Given entries ->
*** Begin section ***
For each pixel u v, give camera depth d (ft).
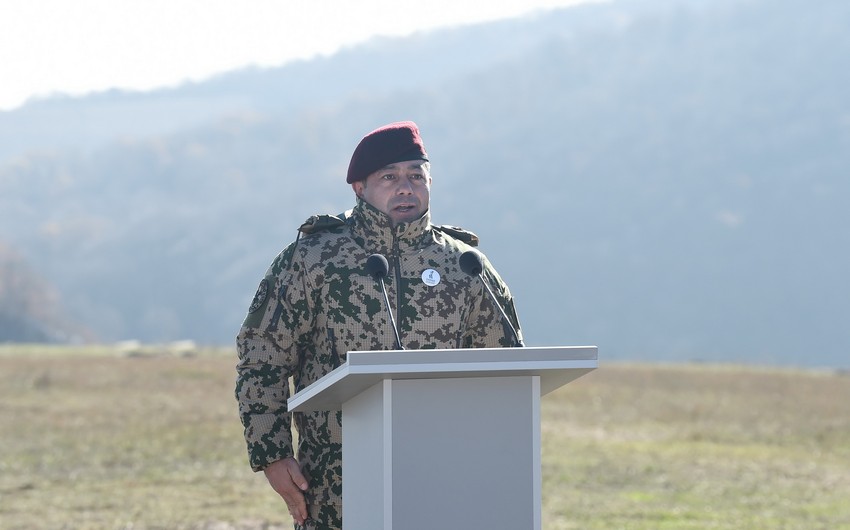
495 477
*** End section ***
*** Begin section ***
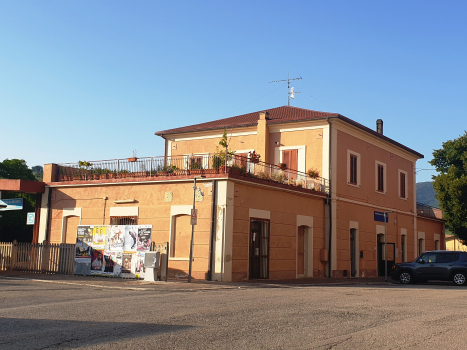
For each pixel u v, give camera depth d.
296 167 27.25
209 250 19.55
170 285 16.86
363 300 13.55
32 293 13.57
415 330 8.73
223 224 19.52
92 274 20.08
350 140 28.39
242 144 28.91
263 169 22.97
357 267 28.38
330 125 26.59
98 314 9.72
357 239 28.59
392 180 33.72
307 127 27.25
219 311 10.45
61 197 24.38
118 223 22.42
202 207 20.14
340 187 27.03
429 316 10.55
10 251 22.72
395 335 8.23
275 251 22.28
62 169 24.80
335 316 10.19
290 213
*** End section ***
Exercise requirements -> Every line above from the line with "For each pixel u v, give camera depth d." to the line with "219 311 10.45", both included, must be reproduced exactly, and no other line may appear.

Answer to this exercise ->
For each pixel u v, give camera depth d.
296 167 27.25
209 250 19.55
170 285 16.86
363 300 13.55
32 293 13.57
415 330 8.73
223 224 19.52
92 274 20.08
350 140 28.39
242 144 28.91
263 169 22.97
357 267 28.38
330 125 26.59
98 314 9.72
357 239 28.59
392 180 33.72
307 127 27.25
219 311 10.45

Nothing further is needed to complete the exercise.